The bass control on your sound labs cuts or increases the volume of the bass transformer and functions from 500 Hz down. By lowering the bass you are taking the punch out of the music. Unless you are going to get a two way crossover I firmly believe you are better off without subwoofers. Adding more of them is simply going to increase coloration in the low end. The MAJOR benefit with your speakers is lowering distortion and increasing head room by removing 100 hz down from them. This is more important than the added bass. If you are every up in the Boston area I will prove it to you. 

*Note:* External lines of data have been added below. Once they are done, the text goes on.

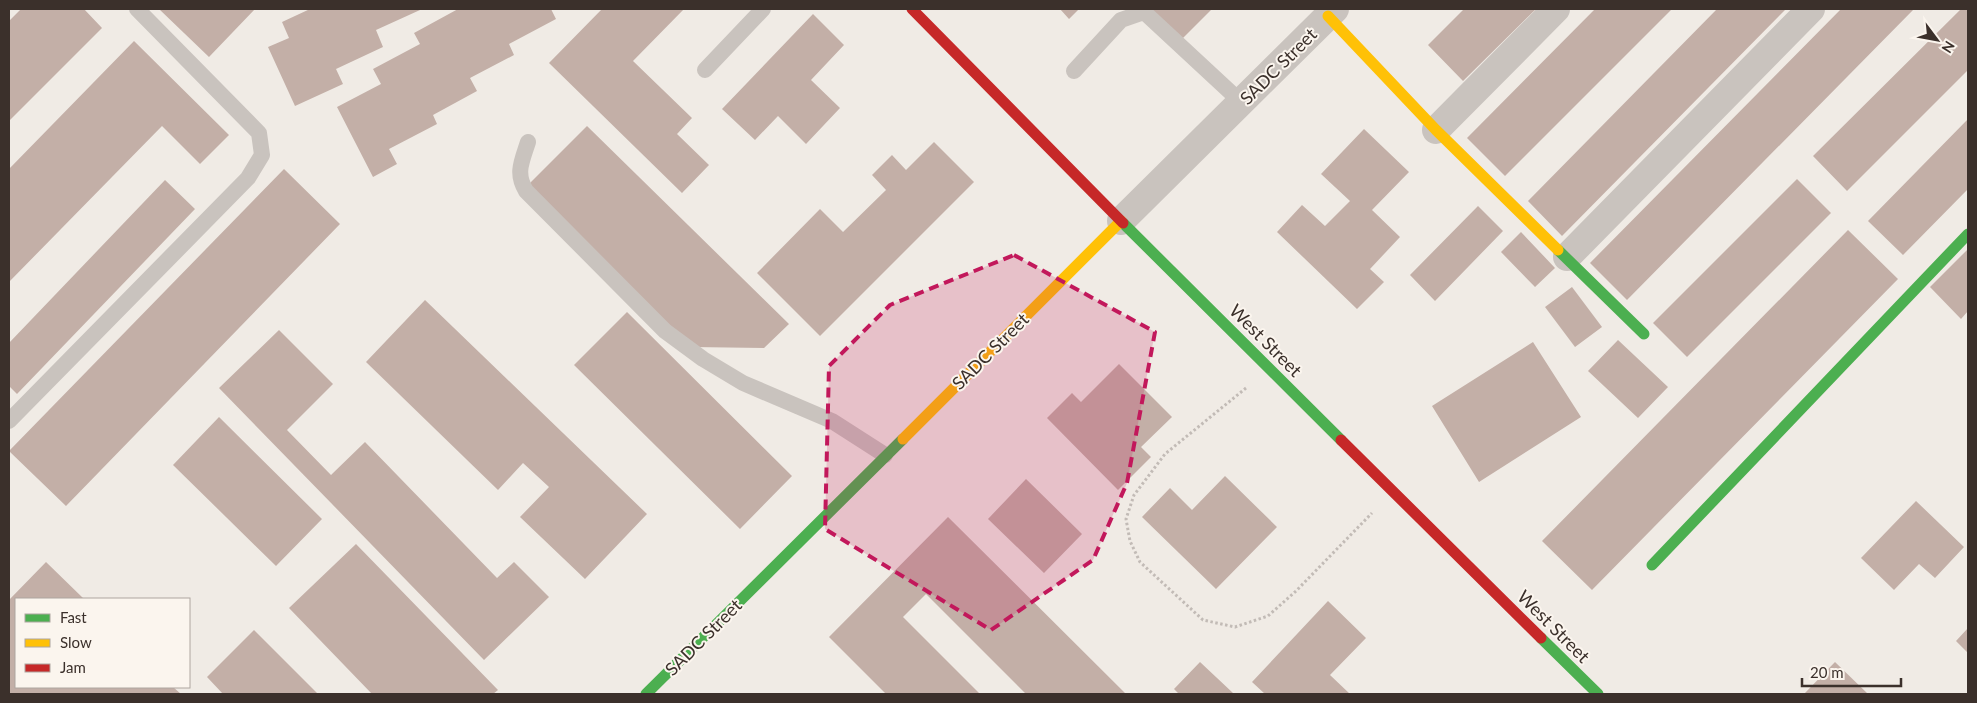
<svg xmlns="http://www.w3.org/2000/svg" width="1977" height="703" viewBox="0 0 1977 703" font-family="Lato,sans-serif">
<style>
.building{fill:#c3afa7}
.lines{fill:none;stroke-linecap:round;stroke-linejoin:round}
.path{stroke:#c2bbb6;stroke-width:3;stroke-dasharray:2.5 2.5;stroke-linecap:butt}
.lane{stroke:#c9c3be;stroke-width:16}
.street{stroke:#c9c3be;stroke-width:28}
.fast{stroke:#4caf50;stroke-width:11}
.slow{stroke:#ffc107;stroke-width:11}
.jam{stroke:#c62828;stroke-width:11}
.marked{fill:#c2185b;fill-opacity:0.2;stroke:#c2185b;stroke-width:4;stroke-dasharray:10 6;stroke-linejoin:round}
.labels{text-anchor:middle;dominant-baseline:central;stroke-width:4;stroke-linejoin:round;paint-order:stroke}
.street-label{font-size:18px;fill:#3b302b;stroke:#fbf5ee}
</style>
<rect width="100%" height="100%" fill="#f0ebe5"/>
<!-- building -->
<path class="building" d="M21,9H84L102,28L9,121V21Z
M159,9H255L209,57Z
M310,9H419L420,10L376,30L383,47L336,69L343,84L295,106L268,47L289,38L282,22Z
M458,9H551L556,19L509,44L514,55L470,78L477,91L433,115L437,124L389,149L397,164L373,177L337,107L381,84L373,69L420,44L414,33Z
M602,9H684L633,61L692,118L677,134L709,165L682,193L549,63Z
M1060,9H1079L1069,19Z
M1150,9H1212L1181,40Z
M1464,9H1536L1463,81L1428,45Z
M1595,9H1672L1505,176L1467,138Z
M1717,9H1786L1562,236L1528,201Z
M1841,9H1914L1627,300L1590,263Z
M1961,9H1968V70L1847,191L1813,156Z
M813,14L844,45L811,80L840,108L806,144L778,116L755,140L722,109Z
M134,41L229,135L200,164L162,126L9,282V169Z
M1968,119V189L1903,255L1868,221Z
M587,126L789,324L764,348L692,347L527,186Z
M1364,129L1409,172L1372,210L1400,237L1370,269L1384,282L1357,309L1277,232L1302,205L1325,226L1350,201L1321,174Z
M934,142L974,182L820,336L757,273L820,209L843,232L886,190L872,175L892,155L906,170Z
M284,169L340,224L66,506L9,451Z
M1797,179L1831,213L1687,357L1653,323Z
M165,180L195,209L17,394L9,386V343Z
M1478,206L1503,231L1435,301L1410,275Z
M1848,230L1898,279L1592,590L1542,541Z
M1521,232L1555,268L1535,287L1501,252Z
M1968,249V311L1961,319L1930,287Z
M1572,287L1602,327L1575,347L1545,307Z
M425,300L647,514L585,579L520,517L549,487L523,463L498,490L366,362Z
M627,312L792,476L740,529L574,365Z
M279,330L333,384L287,430L331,475L365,442L497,578L514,562L549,597L484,660L219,388Z
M1618,340L1668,387L1638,418L1588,371Z
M1533,342L1581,417L1479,482L1432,406Z
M1119,364L1172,417L1141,447L1151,457L1118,490L1047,418L1072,393L1081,402Z
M219,417L322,519L276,566L173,465Z
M1225,476L1277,527L1216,589L1142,517L1170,488L1192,510Z
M1026,479L1082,534L1044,573L988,519Z
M1916,501L1964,547L1935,578L1919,564L1894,590L1861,558Z
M948,517L1126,694H1026L926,594L903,617L980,694H886L829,637Z
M356,544L498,690L493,694H372L289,608Z
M46,562L84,599H16V687H173L181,694H9V600Z
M1328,601L1366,638L1330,675L1350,694H1265L1252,682Z
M1968,628V653L1956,641Z
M254,630L318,694H223L207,677Z
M1200,662L1233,693L1232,694H1179L1174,689Z
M1835,662L1868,694H1804Z"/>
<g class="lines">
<!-- path -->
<path class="path" d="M1246,388L1165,454L1134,495L1126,519L1130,541L1140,562L1203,620L1235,627L1268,616L1296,591L1372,513"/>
<!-- lane -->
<path class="lane" d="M705,70L763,9
M1074,71L1121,20L1144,12L1241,102
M528,142C522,161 515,173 526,191L665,331L703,359L743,383L832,421L885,455
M9,421L248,178L262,155L259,133L137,9"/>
<!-- street -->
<path class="street" d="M1436,130L1556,9
M1121,221L1335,9
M1567,257L1811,9"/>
<!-- fast -->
<path class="fast" d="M1123,223L1341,440
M1558,250L1644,334
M1652,565L1968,234
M1541,638L1598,694
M646,694L903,439"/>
<!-- slow -->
<path class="slow" d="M1328,16L1436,130L1558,250
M903,439L1121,221"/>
<!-- jam -->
<path class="jam" d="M912,9L1123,223
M1341,440L1541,638"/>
</g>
<!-- marked area -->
<path class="marked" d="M1014,255L1155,332L1127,483L1093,560L991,630L825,529L829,366L890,305Z"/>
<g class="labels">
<!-- street labels -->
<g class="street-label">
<text transform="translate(1278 66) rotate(-45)">SADC Street</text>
<text transform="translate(1266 340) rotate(45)">West Street</text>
<text transform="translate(990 351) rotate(-45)">SADC Street</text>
<text transform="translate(1554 626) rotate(45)">West Street</text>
<text transform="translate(703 637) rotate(-45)">SADC Street</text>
</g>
</g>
<!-- border -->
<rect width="1977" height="703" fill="none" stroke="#3b302b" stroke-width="20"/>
<!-- legend -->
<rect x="15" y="598" width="175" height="90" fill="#fbf5ee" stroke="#aea6a0"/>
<rect x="25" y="614" width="25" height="8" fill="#4caf50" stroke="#aea6a0"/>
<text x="60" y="623" font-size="15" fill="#3b302b">Fast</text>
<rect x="25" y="639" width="25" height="8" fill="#ffc107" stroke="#aea6a0"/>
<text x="60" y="648" font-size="15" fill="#3b302b">Slow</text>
<rect x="25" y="664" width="25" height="8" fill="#c62828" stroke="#aea6a0"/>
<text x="60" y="673" font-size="15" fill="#3b302b">Jam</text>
<!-- north arrow -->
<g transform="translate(1937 40) rotate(122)" stroke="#fbf5ee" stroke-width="4" paint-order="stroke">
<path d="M0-4L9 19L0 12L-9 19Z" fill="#3b302b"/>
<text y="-8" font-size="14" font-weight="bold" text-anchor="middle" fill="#3b302b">N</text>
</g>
<!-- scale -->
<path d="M1802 678v8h99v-8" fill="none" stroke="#3b302b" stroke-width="2.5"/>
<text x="1810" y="678" font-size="15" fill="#3b302b" stroke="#fbf5ee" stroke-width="4" paint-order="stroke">20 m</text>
</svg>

You are stuck in old school thinking, like late 70's old school thinking. You have a great system, but as it is it is extremely inaccurate. The amplitude curves for the individual channels are way different, up to 10 dB in places and anything but reasonably flat, think roller coaster. Get a USB  measurement microphone and computer program and measure it. I promise it will set your hair on fire. The benefits of digital signal processing far outweigh any detrimental effects which with the best equipment are completely inaudible. 

@mijostyn 

Yes, in the theoretical world, adding a passive HPF around 80 Hz would decrease distortion in the rest of the sound frequency for the electrostatic speakers, but the distortion is so low in the electrostatic speakers, that I'm not sure that it would be worth it, although, in the interest of experimentation, I should try it.  However, my next sonic experiment will be adding 2 more subwoofers to create a swarm. . .afterwards, I may look at creating a passive HPF using Duelund capacitors and a resistor in parallel, but that's another project.  (And there's no way am I going to get wrapped up into bi-amping the speakers, although I commend you for your industriousness.) 

@drbond  Yes please, you should. That will be a 60 dB/oct filter which is very slow. You might want to try setting the HPF to 100 Hz and the sub LPF at 80 Hz. I spent years with Acoustats, RH Labs Subwoofers and the Dahlquist LP1. To set the HPF you were given an assortment of caps and the formula for determining the 3 dB down point given your amp's input impedance. I tried every combination you can think of. It was a very euphonic system and anything but accurate. Getting subwoofers to disappear running up to 80 or 100 Hz is not easy. Most have enough coloration to stick out like a sore thumb especially if you have very uncolored loudspeakers. 

I too am running an ESL system: 2 Quad 2905's and 2 Quad 2805's perpendicular to the 29's (all modified). I am running an isobaric sub with a 50 Hz cutoff, but frankly it doesn't do very much. Almost all of the bass augmentation comes from Magnepan DWM bass panels, powered by big Brystons (a 7BSST3 per DWM). The 7B's are potent, fast, and clean enough to drive the DWM's flawlessly - overkill, really.

The DWM bass panels use the latest push-pull technology favoured for the big panels. They are very fast - basically indistinguishable from ESL's at 500Hz, an octave above middle C. The stock crossover is at 200Hz, but it's easy to bypass that and do it right with an electronic crossover. The DWM's are fairly flat to 2 Kz and still produce a decent signal at 5KHz, so they are ideal for mid-to-upper bass augmentation in the critical region of 40-300 Hz.